Technical information
- Licensing authority: FCC
- Facility ID: 10455
- Class: A
- ERP: 3,000 watts
- HAAT: 84 meters (276 ft)

Links
- Public license information: Public file; LMS;
- Webcast: Listen live
- Website: www.q105.fm

= WQGN-FM =

WQGN-FM (105.5 MHz "Q105") is a commercial radio station licensed to Groton, Connecticut, and serving the New London–Groton area. It broadcasts a contemporary hit radio format and is owned by Cumulus Media. WQGN carries several nationally syndicated shows including The Kidd Kraddick Morning Show and the Carson Daly Top 30. Its studios and offices are located on Wampanoag Trail in East Providence.

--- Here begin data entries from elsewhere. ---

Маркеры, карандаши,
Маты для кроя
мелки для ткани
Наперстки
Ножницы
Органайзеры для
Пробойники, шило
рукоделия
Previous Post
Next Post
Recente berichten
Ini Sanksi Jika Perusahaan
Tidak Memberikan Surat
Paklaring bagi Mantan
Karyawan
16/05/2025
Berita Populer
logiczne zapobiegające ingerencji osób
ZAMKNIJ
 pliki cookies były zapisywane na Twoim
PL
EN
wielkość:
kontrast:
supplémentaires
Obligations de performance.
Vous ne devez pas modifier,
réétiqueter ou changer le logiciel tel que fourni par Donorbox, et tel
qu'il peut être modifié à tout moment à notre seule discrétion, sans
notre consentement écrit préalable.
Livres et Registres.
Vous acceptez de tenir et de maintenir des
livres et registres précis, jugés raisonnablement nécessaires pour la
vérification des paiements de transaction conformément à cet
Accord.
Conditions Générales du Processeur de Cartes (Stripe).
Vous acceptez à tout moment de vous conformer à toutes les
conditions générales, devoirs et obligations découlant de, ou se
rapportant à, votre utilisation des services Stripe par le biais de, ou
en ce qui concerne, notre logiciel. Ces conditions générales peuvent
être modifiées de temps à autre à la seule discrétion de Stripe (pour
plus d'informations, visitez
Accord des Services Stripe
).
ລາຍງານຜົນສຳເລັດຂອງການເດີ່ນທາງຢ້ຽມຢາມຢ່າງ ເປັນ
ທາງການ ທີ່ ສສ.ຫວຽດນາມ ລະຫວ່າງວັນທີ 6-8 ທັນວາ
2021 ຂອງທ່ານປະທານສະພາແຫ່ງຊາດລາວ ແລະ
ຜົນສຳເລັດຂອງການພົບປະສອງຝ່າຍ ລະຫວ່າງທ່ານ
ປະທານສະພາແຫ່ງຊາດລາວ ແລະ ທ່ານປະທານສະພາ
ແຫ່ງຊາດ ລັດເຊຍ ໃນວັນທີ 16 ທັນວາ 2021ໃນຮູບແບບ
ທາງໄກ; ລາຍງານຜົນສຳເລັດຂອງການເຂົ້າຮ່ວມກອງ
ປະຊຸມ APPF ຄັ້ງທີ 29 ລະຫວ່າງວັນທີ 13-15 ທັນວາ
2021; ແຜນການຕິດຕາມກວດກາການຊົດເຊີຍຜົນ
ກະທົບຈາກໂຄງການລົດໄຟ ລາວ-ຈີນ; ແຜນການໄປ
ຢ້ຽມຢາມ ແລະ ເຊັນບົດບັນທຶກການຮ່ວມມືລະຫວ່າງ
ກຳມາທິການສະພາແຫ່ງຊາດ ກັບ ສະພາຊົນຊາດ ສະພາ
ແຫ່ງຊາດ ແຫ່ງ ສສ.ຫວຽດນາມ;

WQGN-FM has an effective radiated power (ERP) of 3,000 watts. The station's transmitter is on Briar Hill Road near Gungywamp Road. It shares the same tower as sister station WXLM (980 AM).

==History==
In 1971, the station signed on as WSUB-FM. It was the FM counterpart to WSUB (980 AM, now WXLM). Both stations were owned by the Southeastern Connecticut Broadcasting Company. The "SUB" in the stations' call signs stood for "submarine", because shipbuilding is a major industry in the area.

At first, WSUB-FM simulcast the middle of the road (MOR) programming heard on the AM station. After a few years, it began playing Top 40 music separate from WSUB AM. The station started with the TM studios syndicated stereo rock format. To give it a different identity, the call sign was changed to WQGN-FM on August 6, 1979. The station became known as Q105.

In the early 2000s, WQGN and WSUB were owned by Citadel Broadcasting. Citadel merged with Cumulus Media on September 16, 2011.